Il tema del rapporto tra le piattaforme di distribuzione dei contenuti e gli editori è estremamente complesso. Ciò in quanto l’asimmetria nel potere contrattuale si somma ai diversi valori in gioco, di mercato, di potere e di tutela della libertà di espressione.
È interessante segnalare due sentenze del Tribunale di Milano aventi ad oggetto la decisione da parte di Google di oscurare il canale della testata giornalistica Byoblu a seguito della pubblicazione di un video sul virus COVID-19. In pratica, Google ha ritenuto le notizie diffuse attraverso il canale di Byoblu su youtube in grado di produrre disinformazione e, pertanto, ha disattivato il canale.

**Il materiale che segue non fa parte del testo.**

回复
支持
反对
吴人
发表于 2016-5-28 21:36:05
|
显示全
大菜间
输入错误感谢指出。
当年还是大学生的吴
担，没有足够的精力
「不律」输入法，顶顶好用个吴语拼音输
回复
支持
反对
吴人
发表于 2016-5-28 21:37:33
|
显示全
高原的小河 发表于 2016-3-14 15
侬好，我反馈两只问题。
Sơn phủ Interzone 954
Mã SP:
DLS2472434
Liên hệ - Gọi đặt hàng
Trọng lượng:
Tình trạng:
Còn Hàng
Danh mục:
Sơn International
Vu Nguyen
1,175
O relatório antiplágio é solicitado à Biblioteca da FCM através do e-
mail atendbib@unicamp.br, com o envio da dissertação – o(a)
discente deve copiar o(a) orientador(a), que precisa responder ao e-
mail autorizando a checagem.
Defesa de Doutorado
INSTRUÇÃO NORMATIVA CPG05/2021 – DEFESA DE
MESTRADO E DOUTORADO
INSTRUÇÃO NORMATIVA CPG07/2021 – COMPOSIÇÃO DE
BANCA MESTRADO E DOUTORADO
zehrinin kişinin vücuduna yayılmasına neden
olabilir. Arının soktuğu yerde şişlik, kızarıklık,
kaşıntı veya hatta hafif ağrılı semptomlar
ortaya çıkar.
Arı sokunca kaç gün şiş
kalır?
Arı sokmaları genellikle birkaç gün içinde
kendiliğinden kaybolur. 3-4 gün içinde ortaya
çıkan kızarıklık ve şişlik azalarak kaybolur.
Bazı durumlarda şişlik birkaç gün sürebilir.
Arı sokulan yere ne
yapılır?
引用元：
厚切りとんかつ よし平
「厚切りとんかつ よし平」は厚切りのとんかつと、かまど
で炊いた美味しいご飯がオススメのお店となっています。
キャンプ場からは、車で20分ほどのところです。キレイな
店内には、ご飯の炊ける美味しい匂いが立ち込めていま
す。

La società ha presentato un ricorso d’urgenza per chiedere l’immediata riattivazione del canale per i danni economici subiti a seguito della mancata monetizzazione degli accessi. Il Tribunale ha dato ragione a Google sulla base dell’assenza del presupposto del periculum in mora. Le motivazioni delle sentenze, che riportiamo in allegato, sono ben articolate.
Ma il vero punto che emerge dalla questione è la necessità che il legislatore, europeo e nazionale, intervenga per evitare che un argomento fondamentale come quello della censura non venga delegato ad accordi privatistici tra i fornitori di contenuti e le piattaforme, alla cui base ci sono interessi economici, ma che trovi piena disciplina in norme scritte che evitino che soggetti privati assumano funzioni pubbliche, come quella di censurare le opinioni, per quanto difformi dal pensiero prevalente.